--- START ---
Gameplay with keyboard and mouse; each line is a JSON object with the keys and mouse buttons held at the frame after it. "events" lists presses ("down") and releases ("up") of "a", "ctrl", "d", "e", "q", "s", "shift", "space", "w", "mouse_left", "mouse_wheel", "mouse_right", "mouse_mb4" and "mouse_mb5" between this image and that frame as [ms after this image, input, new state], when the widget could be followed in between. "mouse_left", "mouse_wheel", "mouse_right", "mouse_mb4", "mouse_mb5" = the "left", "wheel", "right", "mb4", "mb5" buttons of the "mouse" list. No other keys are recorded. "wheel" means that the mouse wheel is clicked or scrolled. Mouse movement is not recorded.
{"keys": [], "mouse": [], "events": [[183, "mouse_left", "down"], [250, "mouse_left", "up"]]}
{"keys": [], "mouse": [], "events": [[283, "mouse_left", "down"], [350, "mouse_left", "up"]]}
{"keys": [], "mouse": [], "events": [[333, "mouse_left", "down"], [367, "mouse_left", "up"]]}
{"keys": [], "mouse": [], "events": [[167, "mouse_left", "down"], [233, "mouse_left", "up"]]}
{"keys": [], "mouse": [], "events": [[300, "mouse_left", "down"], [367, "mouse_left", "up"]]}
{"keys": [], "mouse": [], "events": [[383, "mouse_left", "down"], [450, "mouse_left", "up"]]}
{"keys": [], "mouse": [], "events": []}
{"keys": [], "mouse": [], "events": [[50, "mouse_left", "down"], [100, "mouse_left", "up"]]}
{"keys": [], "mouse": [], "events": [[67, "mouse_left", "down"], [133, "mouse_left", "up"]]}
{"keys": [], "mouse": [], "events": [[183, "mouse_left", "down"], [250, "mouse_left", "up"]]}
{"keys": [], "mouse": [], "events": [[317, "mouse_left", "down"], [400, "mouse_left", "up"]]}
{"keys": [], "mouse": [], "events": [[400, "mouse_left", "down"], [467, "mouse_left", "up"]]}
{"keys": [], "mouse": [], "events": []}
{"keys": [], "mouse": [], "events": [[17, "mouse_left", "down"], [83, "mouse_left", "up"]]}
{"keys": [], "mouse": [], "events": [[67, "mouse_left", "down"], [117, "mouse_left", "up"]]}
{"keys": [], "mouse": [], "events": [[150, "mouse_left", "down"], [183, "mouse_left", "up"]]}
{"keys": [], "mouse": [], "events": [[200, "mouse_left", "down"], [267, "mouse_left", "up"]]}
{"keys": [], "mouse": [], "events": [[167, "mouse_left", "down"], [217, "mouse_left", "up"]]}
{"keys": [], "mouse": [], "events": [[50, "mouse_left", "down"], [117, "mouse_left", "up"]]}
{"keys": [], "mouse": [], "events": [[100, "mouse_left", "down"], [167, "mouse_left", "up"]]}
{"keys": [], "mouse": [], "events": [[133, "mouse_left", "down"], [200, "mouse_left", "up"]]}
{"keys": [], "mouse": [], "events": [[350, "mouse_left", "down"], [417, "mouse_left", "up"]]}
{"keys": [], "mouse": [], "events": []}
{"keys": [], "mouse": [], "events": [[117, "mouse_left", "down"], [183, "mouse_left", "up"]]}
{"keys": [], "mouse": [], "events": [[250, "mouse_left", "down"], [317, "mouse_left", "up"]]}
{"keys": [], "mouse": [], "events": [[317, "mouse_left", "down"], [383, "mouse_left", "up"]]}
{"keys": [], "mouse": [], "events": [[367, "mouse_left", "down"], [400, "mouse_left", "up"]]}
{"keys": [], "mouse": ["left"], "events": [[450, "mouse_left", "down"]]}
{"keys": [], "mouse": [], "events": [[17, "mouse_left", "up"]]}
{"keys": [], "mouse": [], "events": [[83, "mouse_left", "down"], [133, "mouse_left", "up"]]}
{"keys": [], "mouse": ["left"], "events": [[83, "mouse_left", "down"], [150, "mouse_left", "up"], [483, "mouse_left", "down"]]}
--- END ---
**EXERCISE GOAL:** Without skipping a line, retype the full listing.

**TASK RESULT:**
Gameplay with keyboard and mouse; each line is a JSON object with the keys and mouse buttons held at the frame after it. "events" lists presses ("down") and releases ("up") of "a", "ctrl", "d", "e", "q", "s", "shift", "space", "w", "mouse_left", "mouse_wheel", "mouse_right", "mouse_mb4" and "mouse_mb5" between this image and that frame as [ms after this image, input, new state], when the widget could be followed in between. "mouse_left", "mouse_wheel", "mouse_right", "mouse_mb4", "mouse_mb5" = the "left", "wheel", "right", "mb4", "mb5" buttons of the "mouse" list. No other keys are recorded. "wheel" means that the mouse wheel is clicked or scrolled. Mouse movement is not recorded.
{"keys": [], "mouse": [], "events": [[183, "mouse_left", "down"], [250, "mouse_left", "up"]]}
{"keys": [], "mouse": [], "events": [[283, "mouse_left", "down"], [350, "mouse_left", "up"]]}
{"keys": [], "mouse": [], "events": [[333, "mouse_left", "down"], [367, "mouse_left", "up"]]}
{"keys": [], "mouse": [], "events": [[167, "mouse_left", "down"], [233, "mouse_left", "up"]]}
{"keys": [], "mouse": [], "events": [[300, "mouse_left", "down"], [367, "mouse_left", "up"]]}
{"keys": [], "mouse": [], "events": [[383, "mouse_left", "down"], [450, "mouse_left", "up"]]}
{"keys": [], "mouse": [], "events": []}
{"keys": [], "mouse": [], "events": [[50, "mouse_left", "down"], [100, "mouse_left", "up"]]}
{"keys": [], "mouse": [], "events": [[67, "mouse_left", "down"], [133, "mouse_left", "up"]]}
{"keys": [], "mouse": [], "events": [[183, "mouse_left", "down"], [250, "mouse_left", "up"]]}
{"keys": [], "mouse": [], "events": [[317, "mouse_left", "down"], [400, "mouse_left", "up"]]}
{"keys": [], "mouse": [], "events": [[400, "mouse_left", "down"], [467, "mouse_left", "up"]]}
{"keys": [], "mouse": [], "events": []}
{"keys": [], "mouse": [], "events": [[17, "mouse_left", "down"], [83, "mouse_left", "up"]]}
{"keys": [], "mouse": [], "events": [[67, "mouse_left", "down"], [117, "mouse_left", "up"]]}
{"keys": [], "mouse": [], "events": [[150, "mouse_left", "down"], [183, "mouse_left", "up"]]}
{"keys": [], "mouse": [], "events": [[200, "mouse_left", "down"], [267, "mouse_left", "up"]]}
{"keys": [], "mouse": [], "events": [[167, "mouse_left", "down"], [217, "mouse_left", "up"]]}
{"keys": [], "mouse": [], "events": [[50, "mouse_left", "down"], [117, "mouse_left", "up"]]}
{"keys": [], "mouse": [], "events": [[100, "mouse_left", "down"], [167, "mouse_left", "up"]]}
{"keys": [], "mouse": [], "events": [[133, "mouse_left", "down"], [200, "mouse_left", "up"]]}
{"keys": [], "mouse": [], "events": [[350, "mouse_left", "down"], [417, "mouse_left", "up"]]}
{"keys": [], "mouse": [], "events": []}
{"keys": [], "mouse": [], "events": [[117, "mouse_left", "down"], [183, "mouse_left", "up"]]}
{"keys": [], "mouse": [], "events": [[250, "mouse_left", "down"], [317, "mouse_left", "up"]]}
{"keys": [], "mouse": [], "events": [[317, "mouse_left", "down"], [383, "mouse_left", "up"]]}
{"keys": [], "mouse": [], "events": [[367, "mouse_left", "down"], [400, "mouse_left", "up"]]}
{"keys": [], "mouse": ["left"], "events": [[450, "mouse_left", "down"]]}
{"keys": [], "mouse": [], "events": [[17, "mouse_left", "up"]]}
{"keys": [], "mouse": [], "events": [[83, "mouse_left", "down"], [133, "mouse_left", "up"]]}
{"keys": [], "mouse": ["left"], "events": [[83, "mouse_left", "down"], [150, "mouse_left", "up"], [483, "mouse_left", "down"]]}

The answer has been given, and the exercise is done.